* _Problem to solve_:
Write out the entries exactly, pictures excluded.

* _Data listing_:

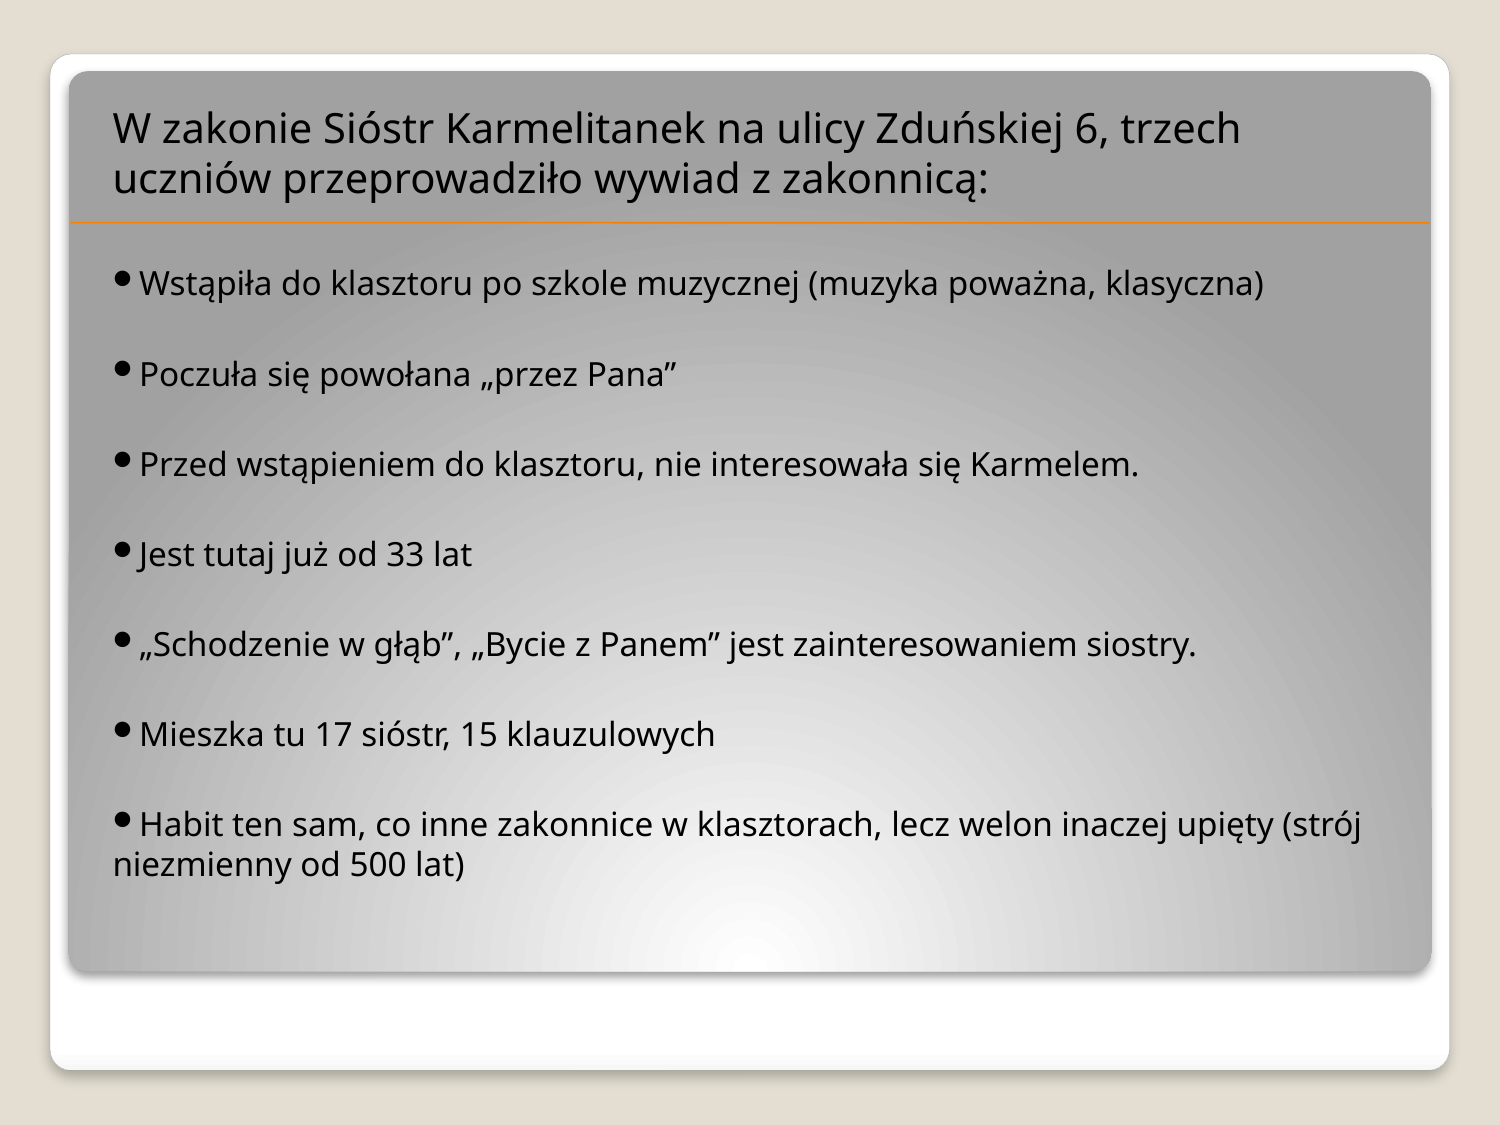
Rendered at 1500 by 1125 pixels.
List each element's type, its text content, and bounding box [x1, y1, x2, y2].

list W zakonie Sióstr Karmelitanek na ulicy Zduńskiej 6, trzech uczniów przeprowadziło wywiad z zakonnicą: Wstąpiła do klasztoru po szkole muzycznej (muzyka poważna, klasyczna) Poczuła się powołana „przez Pana” Przed wstąpieniem do klasztoru, nie interesowała się Karmelem. Jest tutaj już od 33 lat „Schodzenie w głąb”, „Bycie z Panem” jest zainteresowaniem siostry. Mieszka tu 17 sióstr, 15 klauzulowych Habit ten sam, co inne zakonnice w klasztorach, lecz welon inaczej upięty (strój niezmienny od 500 lat) [82, 234, 1425, 950]
list W zakonie Sióstr Karmelitanek na ulicy Zduńskiej 6, trzech uczniów przeprowadziło wywiad z zakonnicą: Wstąpiła do klasztoru po szkole muzycznej (muzyka poważna, klasyczna) Poczuła się powołana „przez Pana” Przed wstąpieniem do klasztoru, nie interesowała się Karmelem. Jest tutaj już od 33 lat „Schodzenie w głąb”, „Bycie z Panem” jest zainteresowaniem siostry. Mieszka tu 17 sióstr, 15 klauzulowych Habit ten sam, co inne zakonnice w klasztorach, lecz welon inaczej upięty (strój niezmienny od 500 lat) [82, 86, 1425, 222]
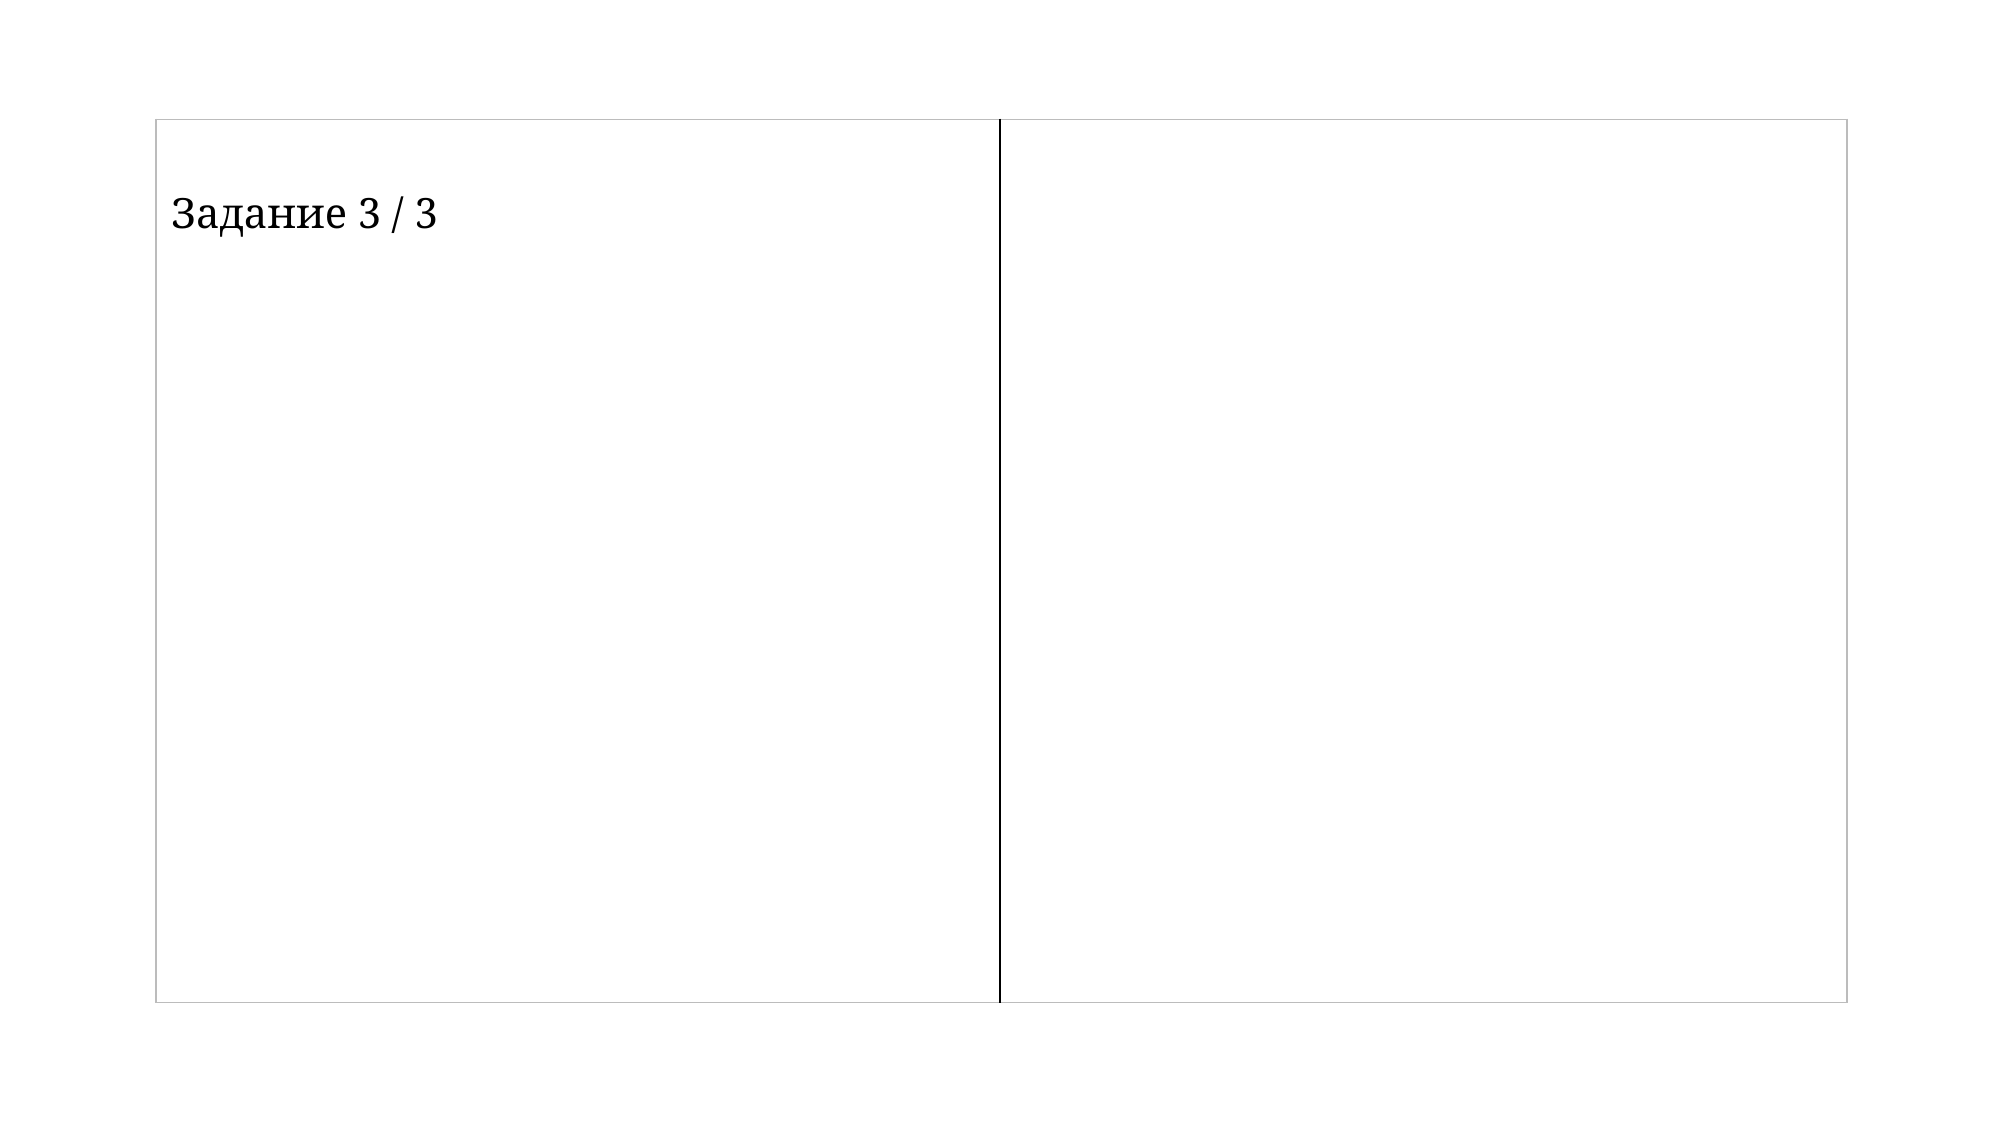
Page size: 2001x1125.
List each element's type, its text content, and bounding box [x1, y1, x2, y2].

table_header Задание 3 / 3 [157, 120, 999, 1002]
table_header [1001, 120, 1846, 1002]
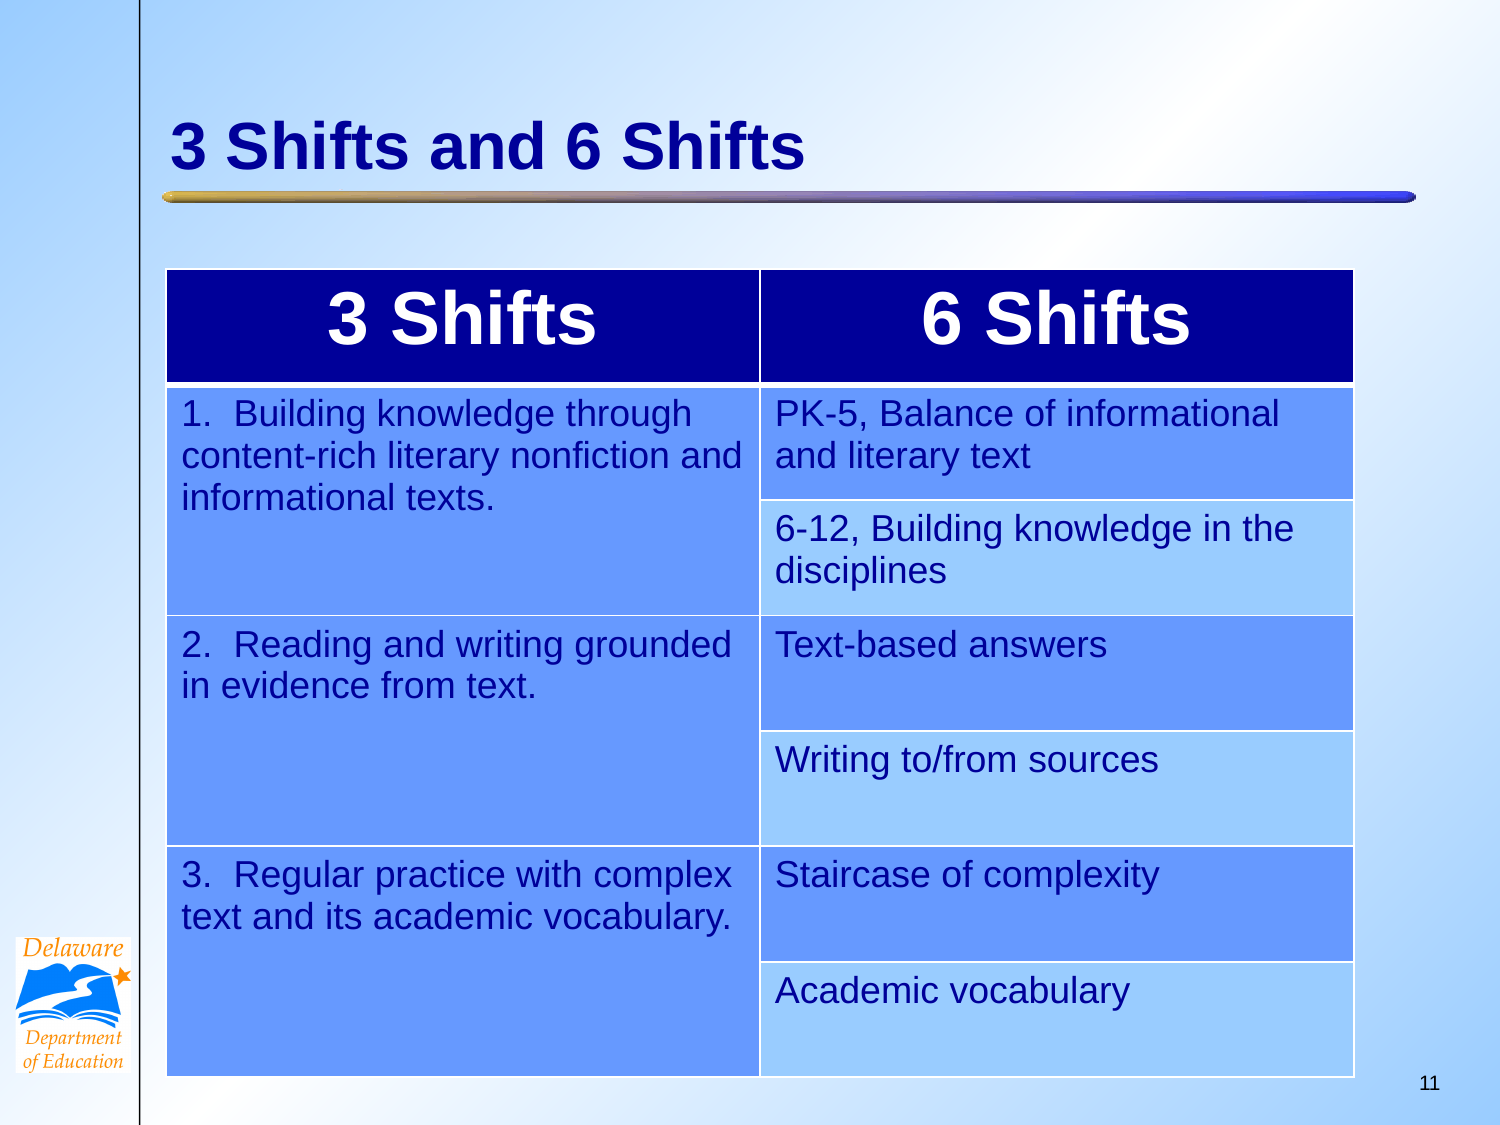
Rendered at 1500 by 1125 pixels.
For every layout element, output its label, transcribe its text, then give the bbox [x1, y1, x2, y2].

* _Exercise result_:
Rendered at 1500 by 1125 pixels.
List each element's type, its text content, and bounding box [x1, y1, x2, y2].

list W zakonie Sióstr Karmelitanek na ulicy Zduńskiej 6, trzech uczniów przeprowadziło wywiad z zakonnicą: Wstąpiła do klasztoru po szkole muzycznej (muzyka poważna, klasyczna) Poczuła się powołana „przez Pana” Przed wstąpieniem do klasztoru, nie interesowała się Karmelem. Jest tutaj już od 33 lat „Schodzenie w głąb”, „Bycie z Panem” jest zainteresowaniem siostry. Mieszka tu 17 sióstr, 15 klauzulowych Habit ten sam, co inne zakonnice w klasztorach, lecz welon inaczej upięty (strój niezmienny od 500 lat) [82, 234, 1425, 950]
list W zakonie Sióstr Karmelitanek na ulicy Zduńskiej 6, trzech uczniów przeprowadziło wywiad z zakonnicą: Wstąpiła do klasztoru po szkole muzycznej (muzyka poważna, klasyczna) Poczuła się powołana „przez Pana” Przed wstąpieniem do klasztoru, nie interesowała się Karmelem. Jest tutaj już od 33 lat „Schodzenie w głąb”, „Bycie z Panem” jest zainteresowaniem siostry. Mieszka tu 17 sióstr, 15 klauzulowych Habit ten sam, co inne zakonnice w klasztorach, lecz welon inaczej upięty (strój niezmienny od 500 lat) [82, 86, 1425, 222]
Page size: 2001x1125.
List each element's type, its text content, and bounding box [x1, y1, x2, y2].

table_header Задание 3 / 3 [157, 120, 999, 1002]
table_header [1001, 120, 1846, 1002]
Rendered at 1500 by 1125 pixels.
For every layout element, output its label, transcribe its text, then give the bbox [x1, y1, x2, y2].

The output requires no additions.